## WORK ITEM:
Retype the records below exactly as given, but only from the first line through the line with "use or not.", and without the pictures.

[Dataset entries]
—————

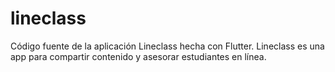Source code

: # lineclass

Código fuente de la aplicación Lineclass hecha con Flutter.
Lineclass es una app para compartir contenido y asesorar estudiantes en línea.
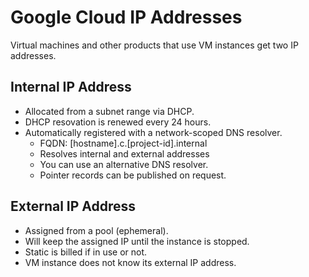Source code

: # Google Cloud IP Addresses

Virtual machines and other products that use VM instances get two IP addresses.

## Internal IP Address

* Allocated from a subnet range via DHCP.
* DHCP resovation is renewed every 24 hours.
* Automatically registered with a network-scoped DNS resolver.
  * FQDN: [hostname].c.[project-id].internal
  * Resolves internal and external addresses
  * You can use an alternative DNS resolver.
  * Pointer records can be published on request.

## External IP Address

* Assigned from a pool (ephemeral).
* Will keep the assigned IP until the instance is stopped.
* Static is billed if in use or not.
* VM instance does not know its external IP address.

—————

## EXERCISE ANSWER:
Source code

: # lineclass

Código fuente de la aplicación Lineclass hecha con Flutter.
Lineclass es una app para compartir contenido y asesorar estudiantes en línea.
Source code

: # Google Cloud IP Addresses

Virtual machines and other products that use VM instances get two IP addresses.

## Internal IP Address

* Allocated from a subnet range via DHCP.
* DHCP resovation is renewed every 24 hours.
* Automatically registered with a network-scoped DNS resolver.
  * FQDN: [hostname].c.[project-id].internal
  * Resolves internal and external addresses
  * You can use an alternative DNS resolver.
  * Pointer records can be published on request.

## External IP Address

* Assigned from a pool (ephemeral).
* Will keep the assigned IP until the instance is stopped.
* Static is billed if in use or not.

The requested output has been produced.